An honest book which illustrated how and why many people did get involved, particularly in regards to the Revival. Not everyone (post '79) was an R'n'B stylist or elitist. Good to hear from people who were integral in the revival who don't usually get a look in because they're ignored. Well, maybe these people WERE the PIONEERS of the 80's Mod....like it or not, at least it weren't overlooked.
Actually loved the photo's of the average mod, parka and all...'cos that's what most Mods were, particularly in the early days and to pretend everyone was into jazz, obscure R'n'B, coffee shops and hand made shoes wouldn't be accurate.
Was the "Mashed Potato" (or the like) really something the average (70's/ early 80's) Mod would do? That's correct, no.
That's why this book gets away from the usual delusions and shows it warts, and quite often poor dress sense, and all. Aggressive guitar music and pub rock were a big part of the early 80's to alot of Mods...and this book unashamedly acknowledges these FACTS. Also, many 60's artists that aren't usually spoken of at length were given coverage. Good to get an outsiders (like promoters, Club Owners and record company's) perspective as well.
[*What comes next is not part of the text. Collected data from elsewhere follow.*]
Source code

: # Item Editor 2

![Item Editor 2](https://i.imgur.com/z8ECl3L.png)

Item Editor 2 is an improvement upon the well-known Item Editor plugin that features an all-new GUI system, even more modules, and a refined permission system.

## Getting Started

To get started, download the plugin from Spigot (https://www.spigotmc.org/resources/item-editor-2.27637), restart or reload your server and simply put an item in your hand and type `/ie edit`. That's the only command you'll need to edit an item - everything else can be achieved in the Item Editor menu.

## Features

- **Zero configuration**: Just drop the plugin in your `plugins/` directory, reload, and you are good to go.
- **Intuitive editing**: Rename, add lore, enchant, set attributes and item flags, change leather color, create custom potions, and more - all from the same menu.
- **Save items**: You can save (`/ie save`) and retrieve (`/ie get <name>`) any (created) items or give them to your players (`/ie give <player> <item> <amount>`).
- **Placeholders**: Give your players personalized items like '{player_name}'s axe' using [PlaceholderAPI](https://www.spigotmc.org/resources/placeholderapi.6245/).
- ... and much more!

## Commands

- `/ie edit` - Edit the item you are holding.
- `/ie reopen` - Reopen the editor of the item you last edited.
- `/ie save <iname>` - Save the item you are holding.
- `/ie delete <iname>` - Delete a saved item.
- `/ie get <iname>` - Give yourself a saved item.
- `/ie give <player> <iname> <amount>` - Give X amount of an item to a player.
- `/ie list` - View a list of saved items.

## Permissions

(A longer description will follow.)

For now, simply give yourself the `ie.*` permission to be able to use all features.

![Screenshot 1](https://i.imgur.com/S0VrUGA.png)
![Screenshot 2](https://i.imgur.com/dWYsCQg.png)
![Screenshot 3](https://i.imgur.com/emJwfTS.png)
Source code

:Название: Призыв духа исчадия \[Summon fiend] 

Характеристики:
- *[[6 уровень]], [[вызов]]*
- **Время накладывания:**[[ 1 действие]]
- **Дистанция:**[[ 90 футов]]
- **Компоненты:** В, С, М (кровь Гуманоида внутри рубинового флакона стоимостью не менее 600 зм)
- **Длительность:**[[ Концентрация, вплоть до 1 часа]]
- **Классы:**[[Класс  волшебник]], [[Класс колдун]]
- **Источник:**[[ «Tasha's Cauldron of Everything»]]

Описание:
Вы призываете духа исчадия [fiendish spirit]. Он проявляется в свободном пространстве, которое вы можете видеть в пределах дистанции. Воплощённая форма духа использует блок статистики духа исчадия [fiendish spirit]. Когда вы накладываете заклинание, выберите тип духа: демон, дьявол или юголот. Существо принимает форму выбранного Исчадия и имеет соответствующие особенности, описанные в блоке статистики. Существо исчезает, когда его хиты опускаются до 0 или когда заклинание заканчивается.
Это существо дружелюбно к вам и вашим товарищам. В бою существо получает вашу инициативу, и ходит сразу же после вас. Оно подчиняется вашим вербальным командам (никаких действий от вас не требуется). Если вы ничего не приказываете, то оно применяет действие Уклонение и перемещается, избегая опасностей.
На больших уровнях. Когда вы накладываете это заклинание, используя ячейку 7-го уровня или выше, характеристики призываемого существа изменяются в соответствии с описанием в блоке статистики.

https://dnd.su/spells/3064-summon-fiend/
I can confidently say that The Purple Hearts & The Chords had more in common with your average youngster getting into the scene in the late 70's / early 80's than any rare soul tune.
Could have mentioned a few of the other bands, but other than that, can't knock it.
How can the American Reviewer slag something that they weren't part of? How would a San Francisco reader know what was happening in London late 70's ?!?!?!? THE POINT, with giving a nod to Primal Scream and The Stone Roses was showing that bands from another era, without actually claiming to be mod, were influenced by their predecessors of a similar style....and were seen by some as more 'mod' (and better) than the self proclaimed mod bands of the Revival and mid eighties...The Risk!!??!!...gimme a break.
How can anyone who called themselves a mod knock this book?